Achava tudo natural, mas quando Yi Tang partiu, percebeu o quanto ela era especial e importante.

Meng Yunfan se arrependia profundamente.

Nesses dias, não conseguia deixar de pensar em reconciliar-se com Yi Tang.

Mas, recentemente, ela viajou ao exterior com Shi Mu Yan, tornando impossível encontrá-la.

Lembrar de Shi Yingying falando disso com inveja e sarcasmo só o deixava ainda mais irritado.

Ela, irmã de sangue, não conseguia sequer chamar a atenção de Shi Mu Yan, sendo sempre ofuscada por Yi Tang. De quem era a culpa?

Só podia ser dela própria!

Os pais dele também já se queixavam de Shi Yingying.

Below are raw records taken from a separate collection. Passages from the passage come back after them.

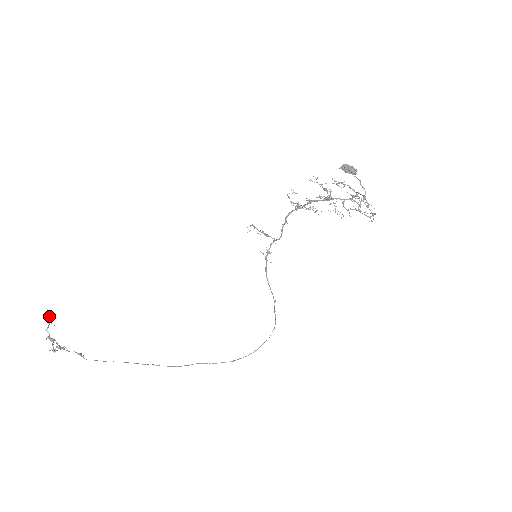
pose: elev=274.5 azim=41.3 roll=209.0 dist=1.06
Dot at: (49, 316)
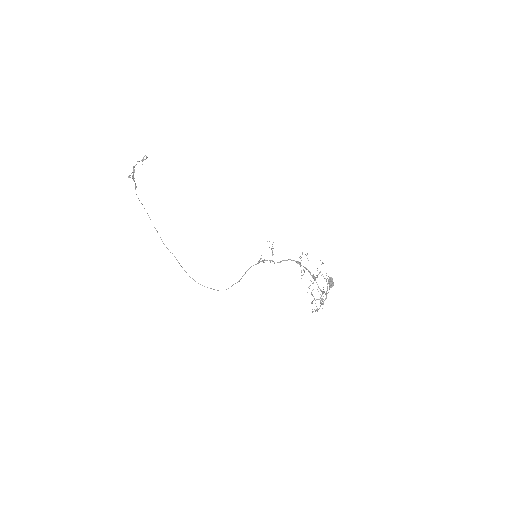
Dot at: (146, 157)
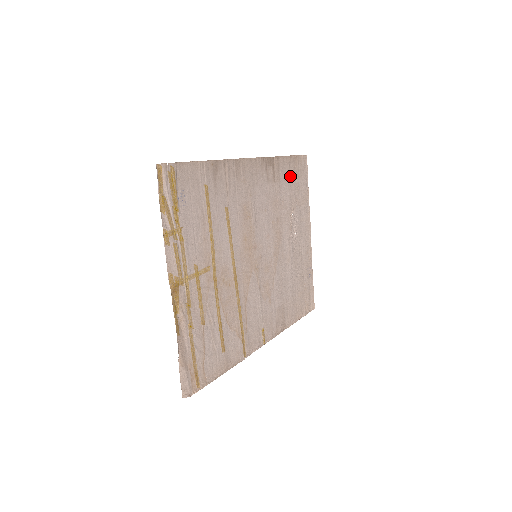
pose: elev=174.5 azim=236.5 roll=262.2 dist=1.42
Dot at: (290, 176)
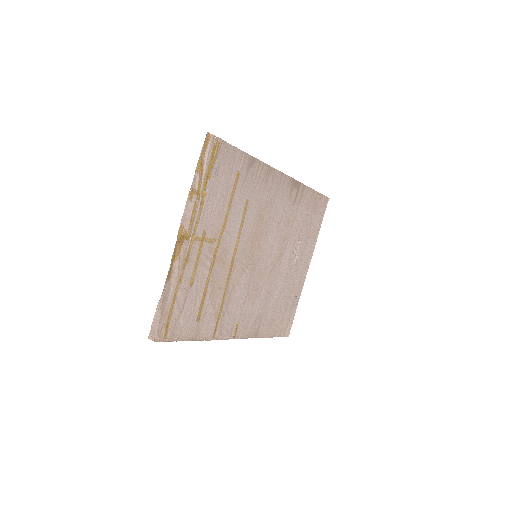
Dot at: (309, 207)
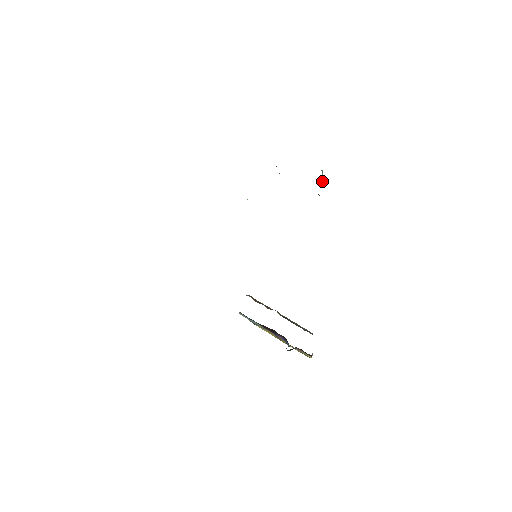
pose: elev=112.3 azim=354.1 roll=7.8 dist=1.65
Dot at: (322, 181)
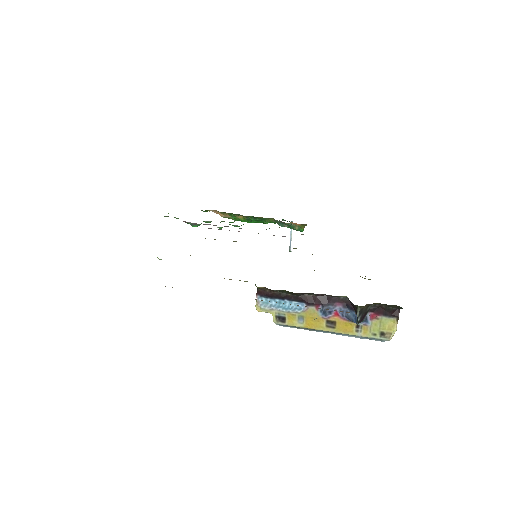
Dot at: occluded
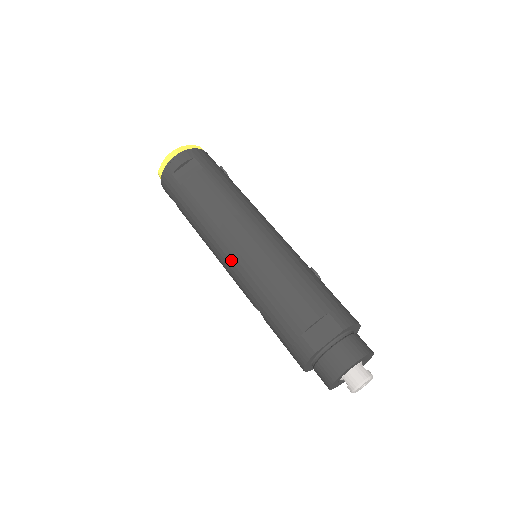
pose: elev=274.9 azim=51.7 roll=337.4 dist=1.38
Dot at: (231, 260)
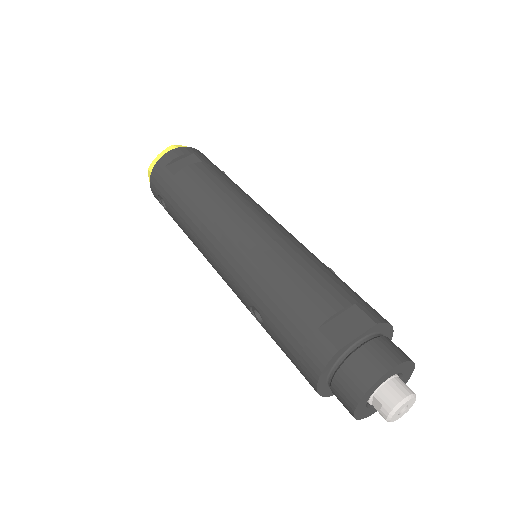
Dot at: (227, 248)
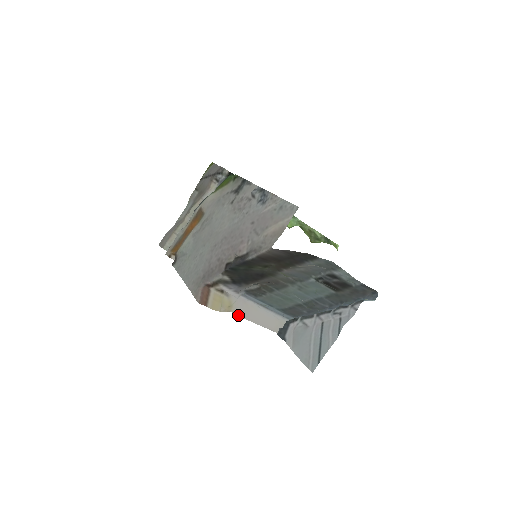
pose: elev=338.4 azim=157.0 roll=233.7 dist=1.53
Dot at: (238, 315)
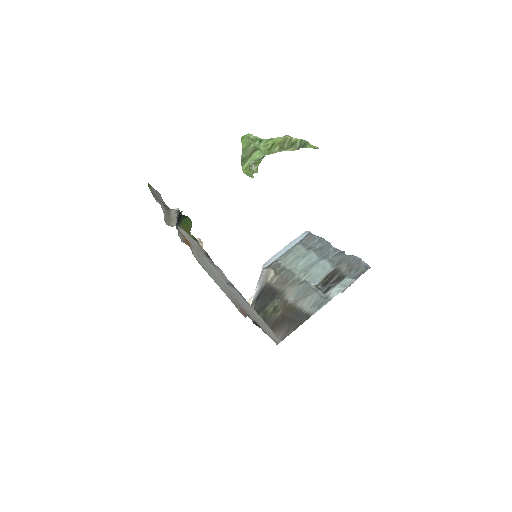
Dot at: occluded
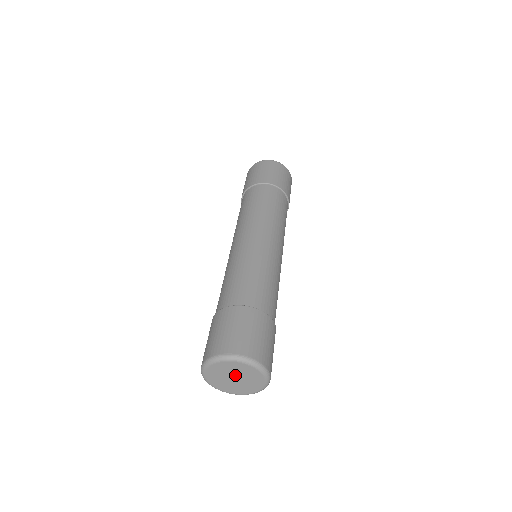
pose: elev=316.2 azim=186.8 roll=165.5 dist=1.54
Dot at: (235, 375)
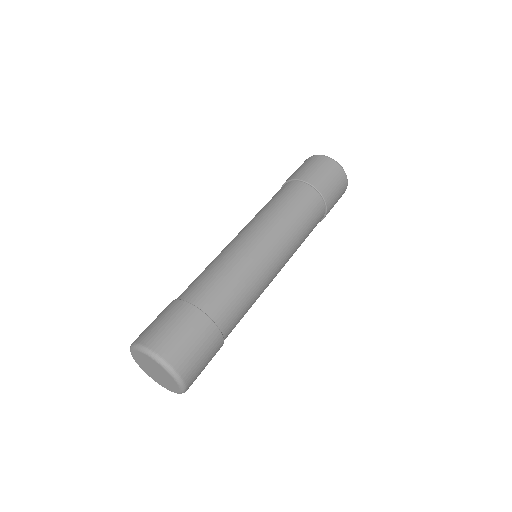
Dot at: (155, 369)
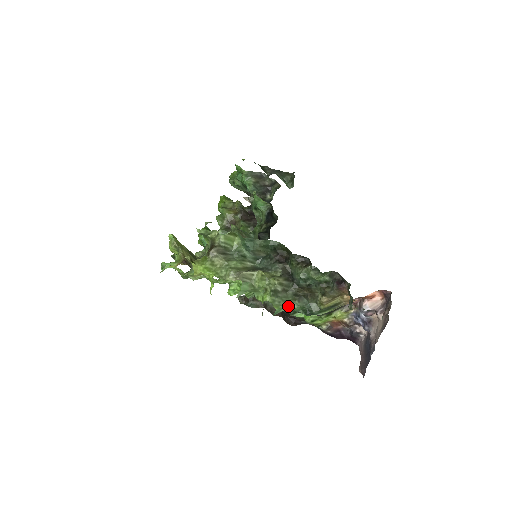
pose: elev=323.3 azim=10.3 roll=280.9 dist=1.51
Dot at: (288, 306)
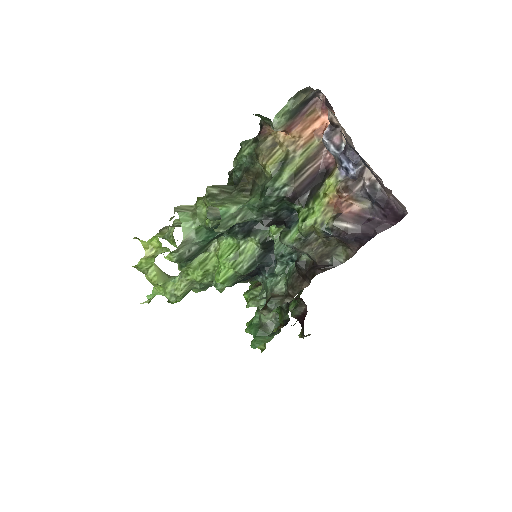
Dot at: (239, 204)
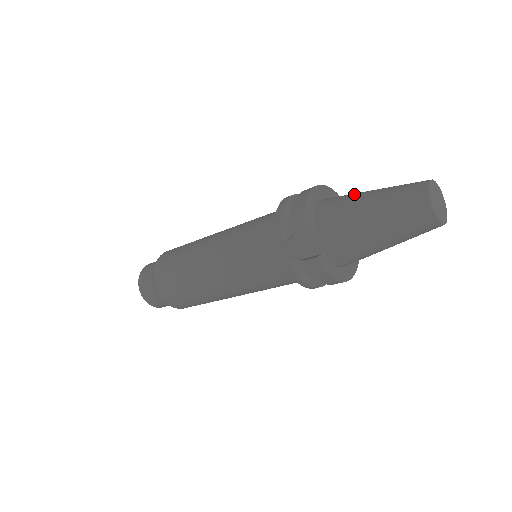
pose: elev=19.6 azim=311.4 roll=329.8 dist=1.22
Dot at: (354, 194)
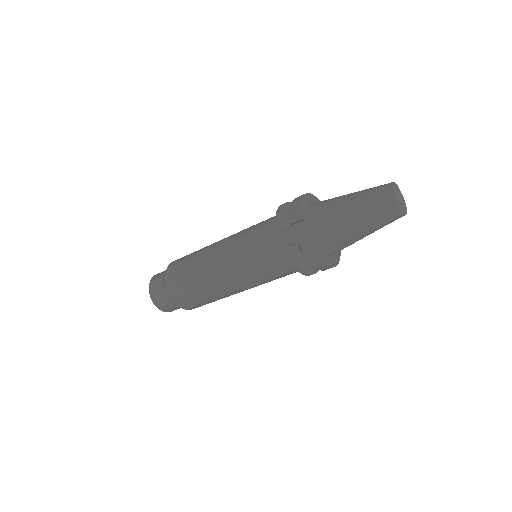
Dot at: (337, 197)
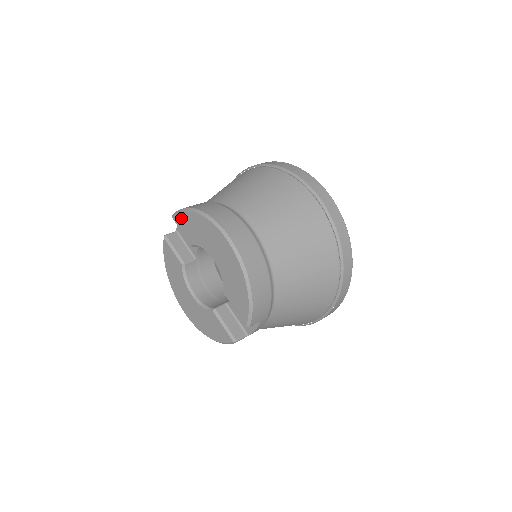
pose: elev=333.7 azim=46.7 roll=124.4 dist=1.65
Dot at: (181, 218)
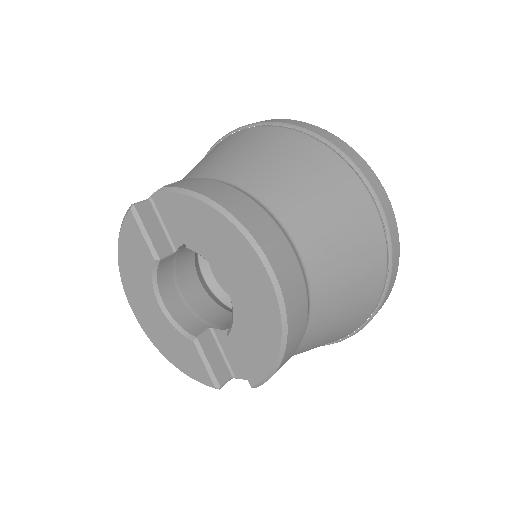
Dot at: (182, 204)
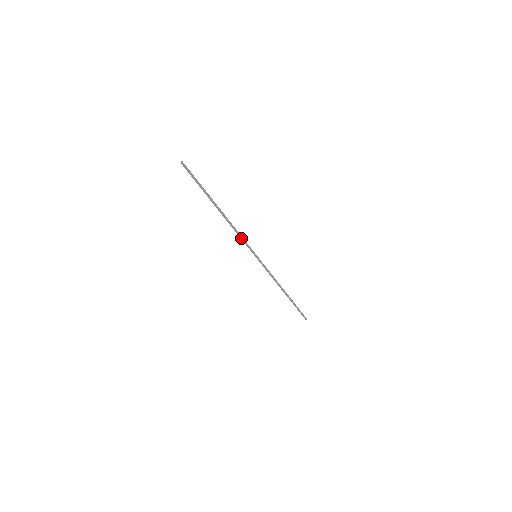
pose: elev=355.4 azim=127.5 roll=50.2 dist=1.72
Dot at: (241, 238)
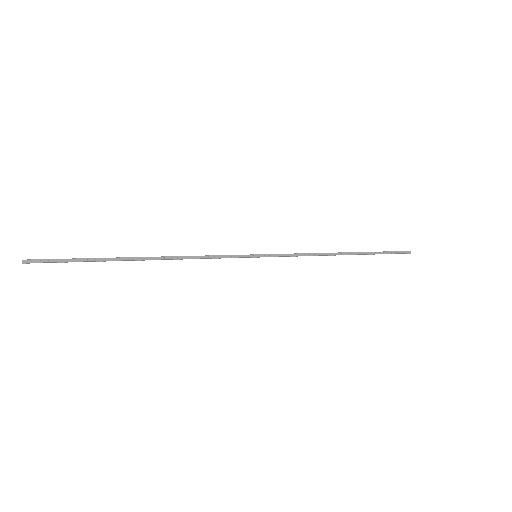
Dot at: (210, 258)
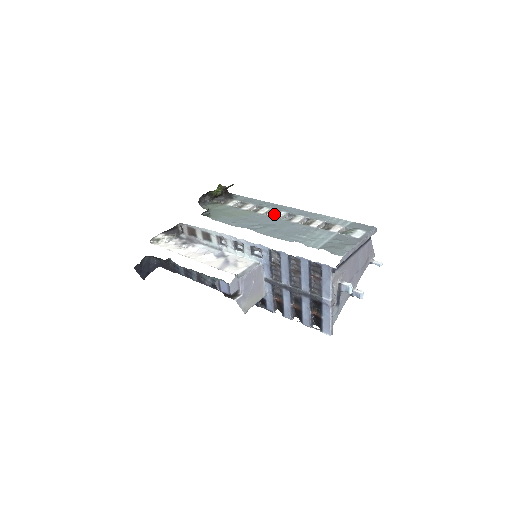
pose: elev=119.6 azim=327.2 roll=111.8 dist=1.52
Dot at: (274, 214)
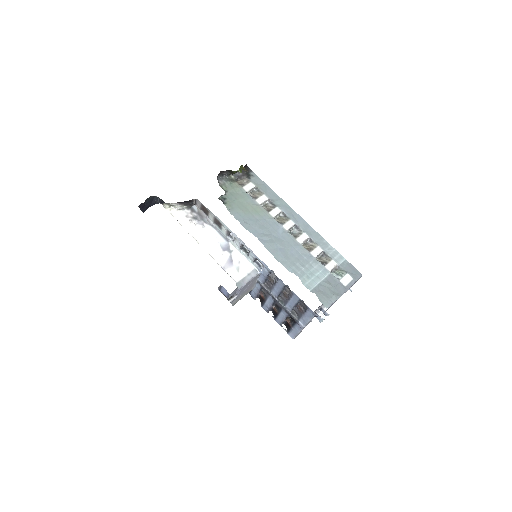
Dot at: (283, 222)
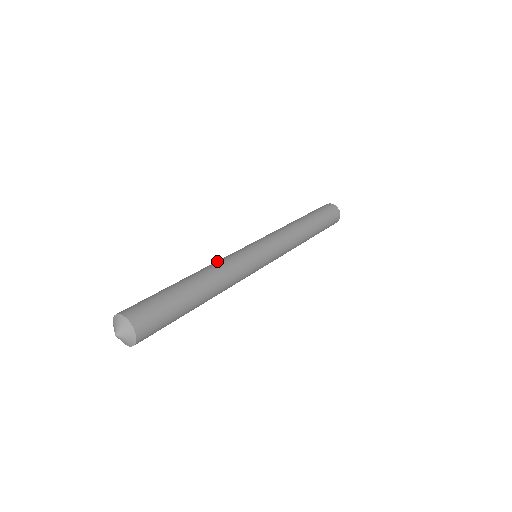
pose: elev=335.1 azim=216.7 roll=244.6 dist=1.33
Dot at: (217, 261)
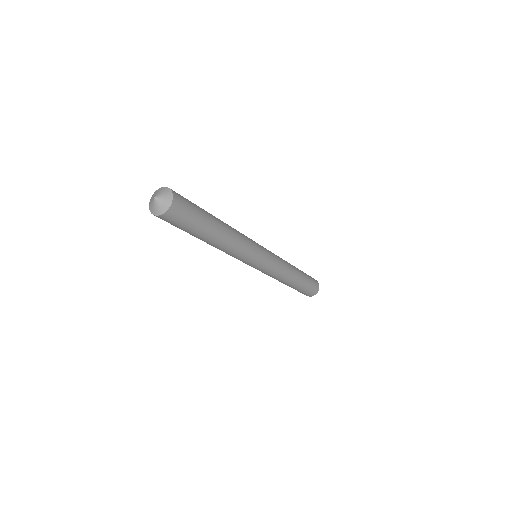
Dot at: occluded
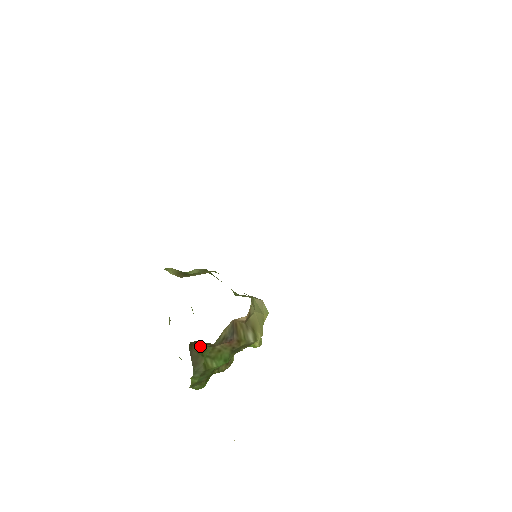
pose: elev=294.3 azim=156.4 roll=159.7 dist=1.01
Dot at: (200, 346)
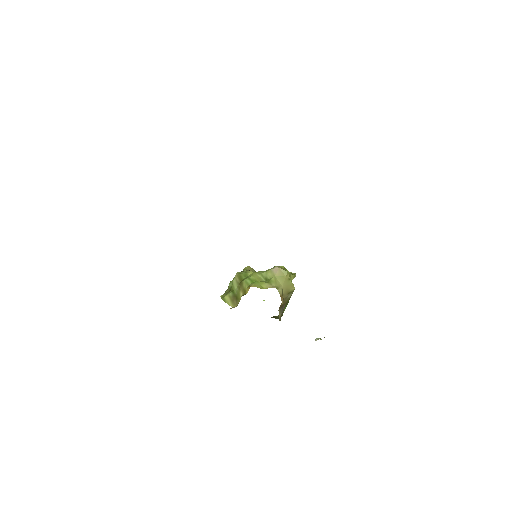
Dot at: occluded
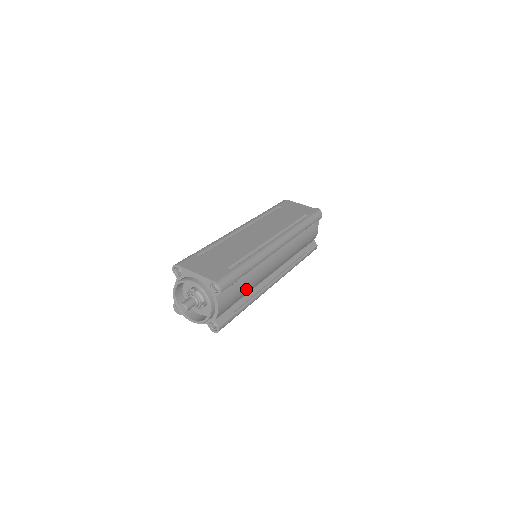
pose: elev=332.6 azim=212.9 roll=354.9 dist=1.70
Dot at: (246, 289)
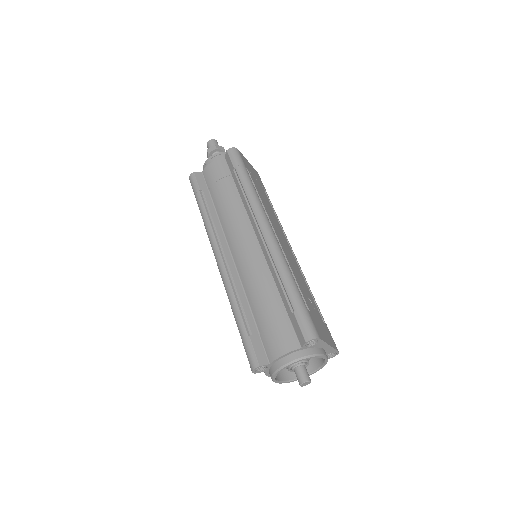
Dot at: occluded
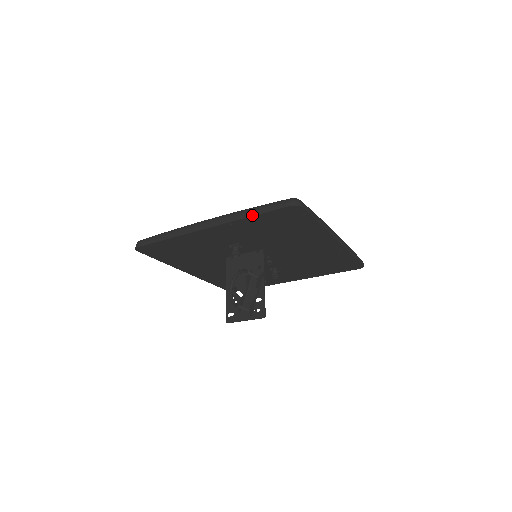
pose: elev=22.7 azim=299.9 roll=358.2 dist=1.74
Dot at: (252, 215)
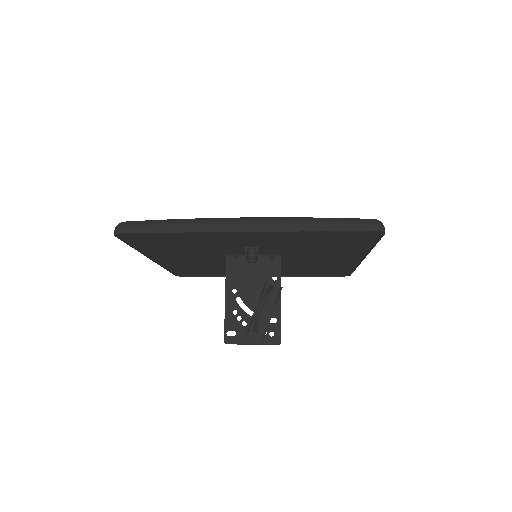
Dot at: (320, 230)
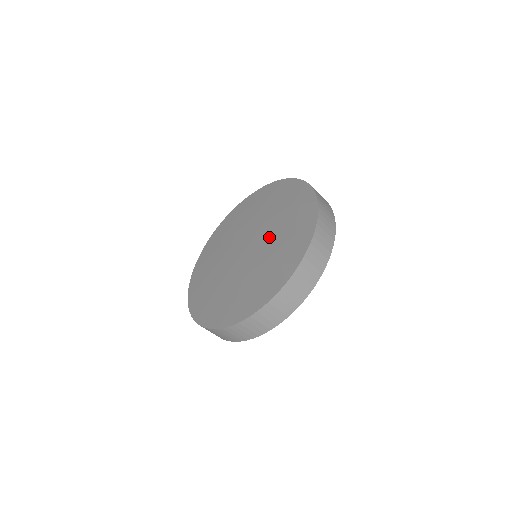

Pensavam que era um “tesouro de ouro”, mas não era útil, não servia para nada, não trazia benefício algum à família Meng.

Na época do noivado com Yi Tang, ele tinha acesso aos melhores recursos, Shi Mu Yan era amigável, tratava-o como irmão.

No mundo dos negócios, Shi Mu Yan ajudou bastante a família Meng.

Agora...

Meng Yunfan só se irritava mais ao ouvir seus pais reclamando de Shi Yingying, sempre a comparando desfavoravelmente com Shi Yi Tang.

Apertou o volante, sentindo a frustração crescer, até que uma súbita vontade surgiu.

Precisava procurar Yi Tang.

E se Shi Mu Yan decidisse arranjar outro casamento para ela?

Meng Yunfan acelerou rumo à mansão de Shi Mu Yan.

Já conhecia a mansão Yunhai, pois, com permissão de Shi Mu Yan, tinha registrado sua placa ali.

Antes, Shi Mu Yan permitia que Meng Yunfan trouxesse a irmã quando necessário; agora, isso facilitava seu acesso.

Meng Yunfan parou diante da mansão e viu as luzes da sala acesas, sem estranhar. Shi Mu Yan era conhecido por trabalhar até tarde, não era incomum vê-lo ocupado nesse horário.

Decidiu ligar para Shi Mu Yan.

Apesar de sentir certo temor, não tinha alternativa; agora que Yi Tang morava com Shi Mu Yan, só poderia vê-la com o consentimento do “futuro cunhado”.

Na suíte principal da mansão, Shi Mu Yan saiu do banheiro carregando a jovem sonolenta, colocando-a suavemente na cama.

O rosto dela estava corado, cílios ainda úmidos de lágrimas, parecendo uma pequena vítima.

Shi Mu Yan sorriu discretamente, inclinando-se para beijar seus lábios inchados.

Jiang Xin resmungou, com a voz suave: “Irmão, não me maltrate mais, vai me quebrar.”

Shi Mu Yan riu baixinho, acariciando o rosto dela. “Durma, não vou te atormentar.”

Jiang Xin se encolheu sob o cobertor, o sono pesando.

Shi Mu Yan, com olhar terno, preparava-se para deitar ao lado dela, quando o celular na mesa de cabeceira vibrou de repente.

Seus olhos se estreitaram ao ver a chamada de Meng Yunfan, a expressão escurecendo.

Sabia que não havia mais chance entre ele e Xin Er, mas só de pensar que Meng Yunfan ainda ousava desejar Jiang Xin, Shi Mu Yan ficava muito incomodado.

Acariciou os cabelos da jovem, pensou por alguns segundos, levantou-se e saiu silenciosamente do quarto.